Alabama Legislature snubs charter schools
By Staff
--The Montgomery Advertiser
Other states have used charter schools as a way to address a myriad of education problems.
They have been used as a way to reduce the dropout rate, a serious issue throughout Alabama, including in Montgomery County. They have been successful in closing learning gaps between poor students and other students, which also is a challenge that Alabama faces.
But charter schools aren't in Alabama's immediate future because the Legislature has rejected an effort to open the way for the state's local school systems to create such schools.
Charter schools are public schools, but their charters can allow them to bypass some of the bureaucratic rules other schools follow. In exchange, the schools are held accountable for producing specific and measurable results.
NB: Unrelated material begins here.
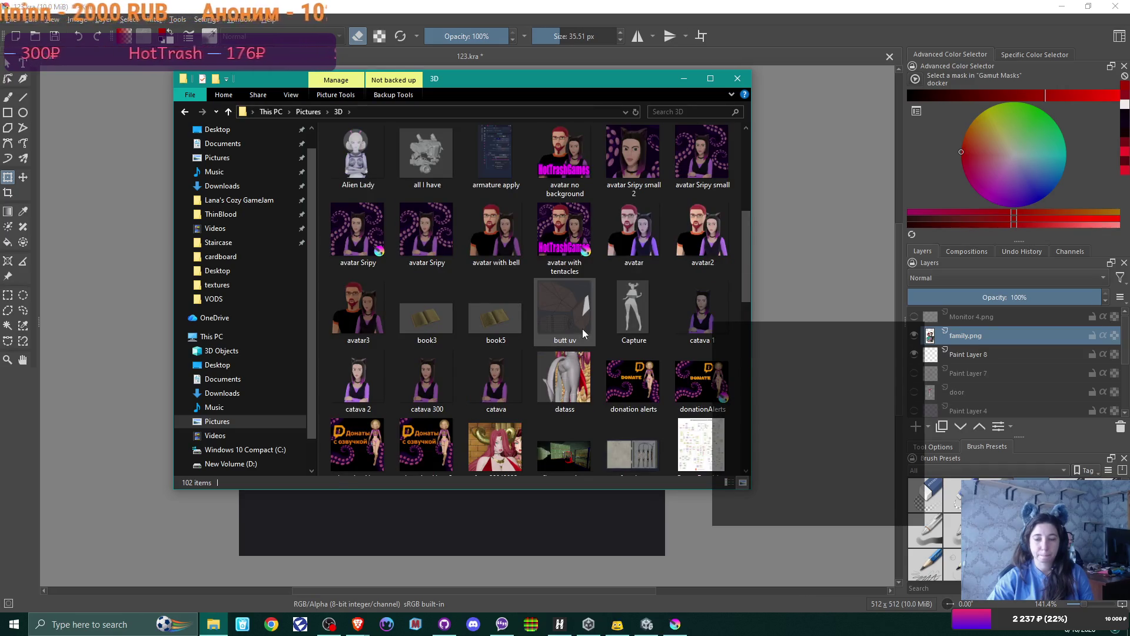
scroll(583, 333, "up", 3)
Last week the House Education Appropriations Committee voted 13-2 to indefinitely postpone a bill that would allow state and local school systems to start charter schools. On Wednesday, the Senate Finance and Taxation-Education Committee voted 13-4 to kill a Senate version of the legislation. The two committee votes effectively kill any chance of charter schools being used soon in Alabama.
That's a victory for the Alabama Education Association, which opposed the legislation, but a significant loss for the state's public school children.
The rejection of charter schools also could place Alabama at a disadvantage in competing with other states for federal Race to the Top funds. Because the Obama administration favors charter schools as an innovation to improve learning, the Legislature's action makes it more difficult for Alabama to compete for up to $180 million in federal grant money.
Thirty-nine states, including most Southern states, already have laws that allow charter schools, and others are considering them. But not Alabama.
Caroline Novak, president of the A+ Education Partnership, made a strong case for charter schools in an Alabama Voices guest column in the Montgomery Advertiser . She wrote: "Charter schools must follow the same course of study and pass the same state assessments as other schools. But for charter schools, failure to fulfill the mission of educating children brings consequences — they can be closed if they don't succeed."
Novak also noted that public charter schools have a proven track record with poor and minority students.
"That's an important factor, especially here in Alabama, where more than 50 percent of our students are low-income," she wrote. "On average, those children are 30 points behind their more affluent classmates."
The Legislature did a great disservice to Alabama's school children by rejecting charter schools. The state's voters should demand to know why their lawmakers did not fight more aggressively for this effective reform.